Because the concept of “big” is a fluid one.  Over time it adjusts in scope along with everything else.  It gets scaled down in ways that more naturally reflect normal aging processes and the slow arc that stages of our lives move through.

Things begin to get re-evaluated and re-prioritized whenever life’s realities step in and deem it necessary.

Like:  When you are an aging baby boomer and a card-carrying member of the “sandwich generation.”  (That’s the “adult” population that currently finds itself juxtaposed between responsibilities for older octogenarians and younger millennials.)

Like: When you have to start navigating your own path through the maze of confusing choices around things like retirement planning, social security, pensions, health issues, trusts, long term care insurance and future quality of life considerations.

Homes belong at the center of the discussion. Because they are the centering places for our lives in so many ineffable ways.  They care for us. Provide safety. Security. Shelter. Comfort.  Privacy. Refuge.  An all-important semblance of control over our surroundings.

Homes are also usually the biggest asset most of us will ever own.  An asset that comes in the dubious form of “equity.”  That’s the difference between what we owe and what our homes are worth on any given day.  Equity is fluid but it isn’t really very liquid.

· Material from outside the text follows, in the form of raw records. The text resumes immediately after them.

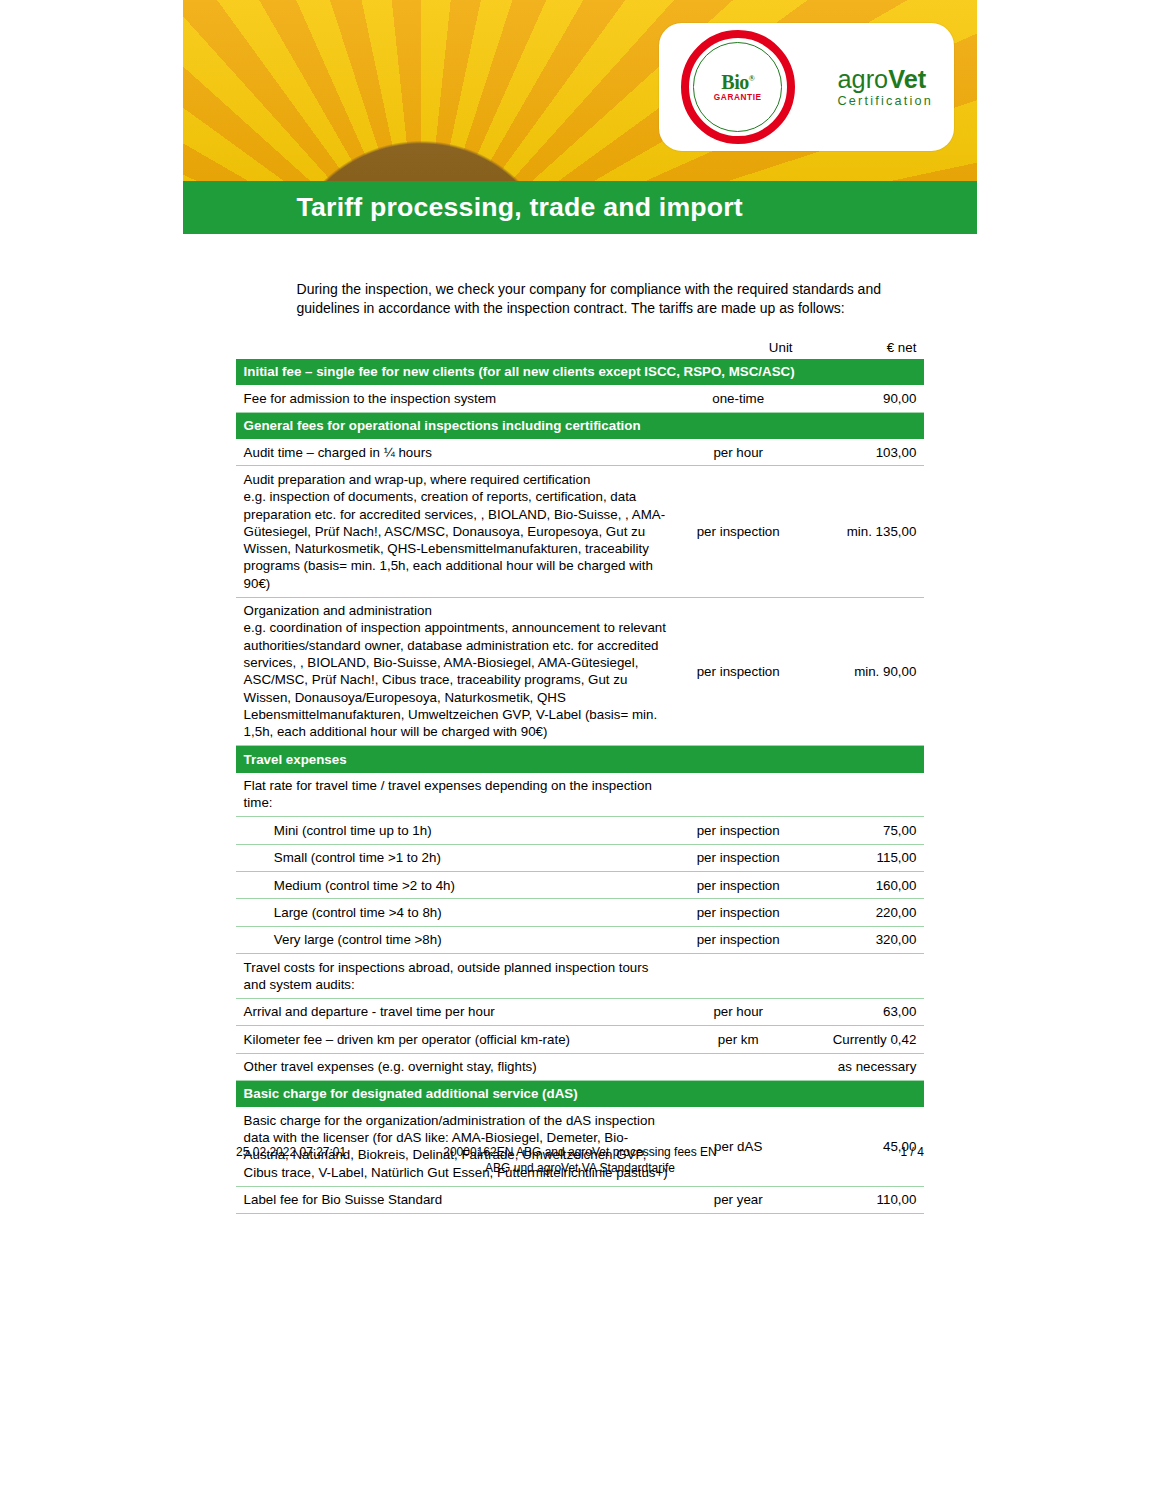Bio®
GARANTIE
agroVet
Certification
Tariff processing, trade and import
During the inspection, we check your company for compliance with the required standards and guidelines in accordance with the inspection contract. The tariffs are made up as follows:
| | Unit | € net |
| --- | --- | --- |
| Initial fee – single fee for new clients (for all new clients except ISCC, RSPO, MSC/ASC) |
| Fee for admission to the inspection system | one-time | 90,00 |
| General fees for operational inspections including certification |
| Audit time – charged in ¼ hours | per hour | 103,00 |
| Audit preparation and wrap-up, where required certification e.g. inspection of documents, creation of reports, certification, data preparation etc. for accredited services, , BIOLAND, Bio-Suisse, , AMA-Gütesiegel, Prüf Nach!, ASC/MSC, Donausoya, Europesoya, Gut zu Wissen, Naturkosmetik, QHS-Lebensmittelmanufakturen, traceability programs (basis= min. 1,5h, each additional hour will be charged with 90€) | per inspection | min. 135,00 |
| Organization and administration e.g. coordination of inspection appointments, announcement to relevant authorities/standard owner, database administration etc. for accredited services, , BIOLAND, Bio-Suisse, AMA-Biosiegel, AMA-Gütesiegel, ASC/MSC, Prüf Nach!, Cibus trace, traceability programs, Gut zu Wissen, Donausoya/Europesoya, Naturkosmetik, QHS Lebensmittelmanufakturen, Umweltzeichen GVP, V-Label (basis= min. 1,5h, each additional hour will be charged with 90€) | per inspection | min. 90,00 |
| Travel expenses |
| Flat rate for travel time / travel expenses depending on the inspection time: | | |
| Mini (control time up to 1h) | per inspection | 75,00 |
| Small (control time >1 to 2h) | per inspection | 115,00 |
| Medium (control time >2 to 4h) | per inspection | 160,00 |
| Large (control time >4 to 8h) | per inspection | 220,00 |
| Very large (control time >8h) | per inspection | 320,00 |
| Travel costs for inspections abroad, outside planned inspection tours and system audits: | | |
| Arrival and departure - travel time per hour | per hour | 63,00 |
| Kilometer fee – driven km per operator (official km-rate) | per km | Currently 0,42 |
| Other travel expenses (e.g. overnight stay, flights) | | as necessary |
| Basic charge for designated additional service (dAS) |
| Basic charge for the organization/administration of the dAS inspection data with the licenser (for dAS like: AMA-Biosiegel, Demeter, Bio-Austria, Naturland, Biokreis, Delinat, Fairtrade, Umweltzeichen GVP, Cibus trace, V-Label, Natürlich Gut Essen, Futtermittelrichtlinie pastus+) | per dAS | 45,00 |
| Label fee for Bio Suisse Standard | per year | 110,00 |
25.02.2022 07:27:01
20000162EN ABG and agroVet processing fees EN
ABG und agroVet VA Standardtarife
1 / 4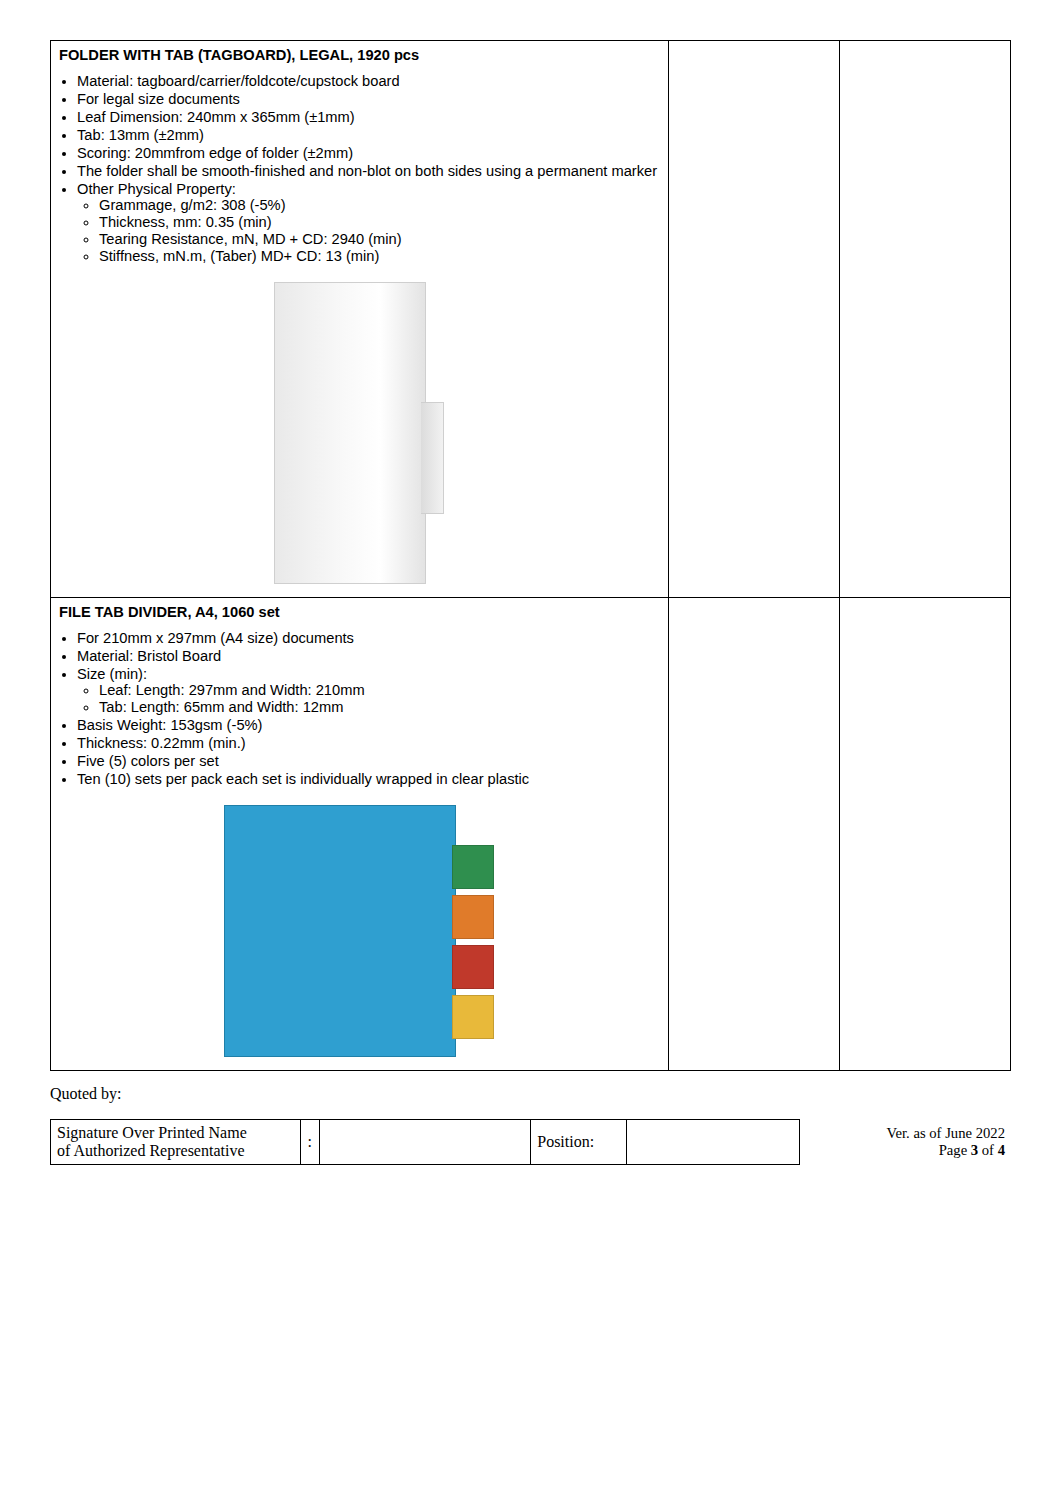| FOLDER WITH TAB (TAGBOARD), LEGAL, 1920 pcs Material: tagboard/carrier/foldcote/cupstock board For legal size documents Leaf Dimension: 240mm x 365mm (±1mm) Tab: 13mm (±2mm) Scoring: 20mmfrom edge of folder (±2mm) The folder shall be smooth-finished and non-blot on both sides using a permanent marker Other Physical Property: Grammage, g/m2: 308 (-5%) Thickness, mm: 0.35 (min) Tearing Resistance, mN, MD + CD: 2940 (min) Stiffness, mN.m, (Taber) MD+ CD: 13 (min) | | |
| FILE TAB DIVIDER, A4, 1060 set For 210mm x 297mm (A4 size) documents Material: Bristol Board Size (min): Leaf: Length: 297mm and Width: 210mm Tab: Length: 65mm and Width: 12mm Basis Weight: 153gsm (-5%) Thickness: 0.22mm (min.) Five (5) colors per set Ten (10) sets per pack each set is individually wrapped in clear plastic | | |
Quoted by:
| Signature Over Printed Name of Authorized Representative | : | | Position: | | Ver. as of June 2022 Page 3 of 4 |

All of which makes it extremely tricky when you are trying to figure out what place your home occupies in your own big picture. So, it’s not so strange we are having this discussion here.  What could be more important?

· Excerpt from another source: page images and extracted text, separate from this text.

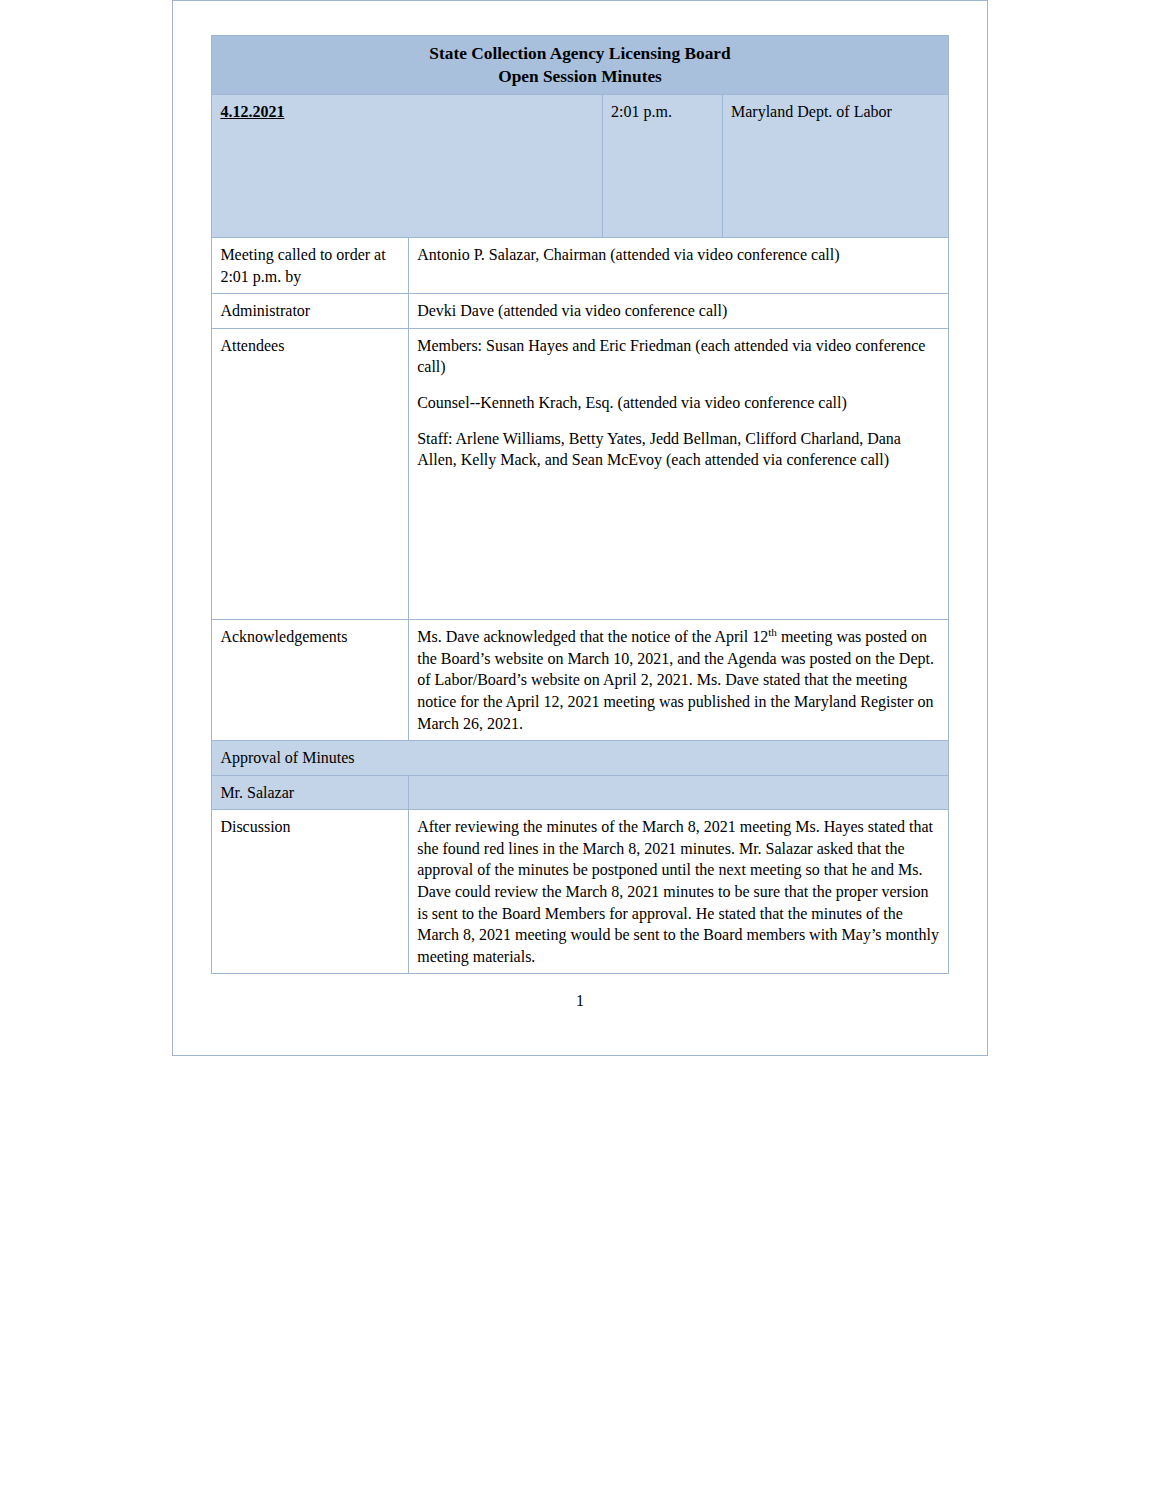| State Collection Agency Licensing Board Open Session Minutes |
| 4.12.2021 | 2:01 p.m. | Maryland Dept. of Labor |
| Meeting called to order at 2:01 p.m. by | Antonio P. Salazar, Chairman (attended via video conference call) |
| Administrator | Devki Dave (attended via video conference call) |
| Attendees | Members: Susan Hayes and Eric Friedman (each attended via video conference call) Counsel--Kenneth Krach, Esq. (attended via video conference call) Staff: Arlene Williams, Betty Yates, Jedd Bellman, Clifford Charland, Dana Allen, Kelly Mack, and Sean McEvoy (each attended via conference call) |
| Acknowledgements | Ms. Dave acknowledged that the notice of the April 12 th meeting was posted on the Board’s website on March 10, 2021, and the Agenda was posted on the Dept. of Labor/Board’s website on April 2, 2021. Ms. Dave stated that the meeting notice for the April 12, 2021 meeting was published in the Maryland Register on March 26, 2021. |
| Approval of Minutes |
| Mr. Salazar | |
| Discussion | After reviewing the minutes of the March 8, 2021 meeting Ms. Hayes stated that she found red lines in the March 8, 2021 minutes. Mr. Salazar asked that the approval of the minutes be postponed until the next meeting so that he and Ms. Dave could review the March 8, 2021 minutes to be sure that the proper version is sent to the Board Members for approval. He stated that the minutes of the March 8, 2021 meeting would be sent to the Board members with May’s monthly meeting materials. |
1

We are trying to draw a map.  To chart some of the recognizable landmarks in the geography of the future.  And figure out where our own unique lives are at on the continuum and on the playing field, in relationship to everything else.

Through long years of observation, here are a few truisms that I think I may have gleaned. Let’s use them as our “start here” point on the map:

–       Nothing is more certain than change.

–       There’s nothing that human beings resist more than change.

–       Not choosing to change is one of your choices.

–       If you put off choosing long enough, eventually life will step in and make choices for you.

–        When life chooses, you get change by default and fewer options.

–       You are more prepared to handle change today than you will be 10 or 20 years from now.

–       While being a bit fearful, change can also be new and exciting.

–       If the whole idea was to enjoy the fruits of your labor after all these years, what are you waiting for?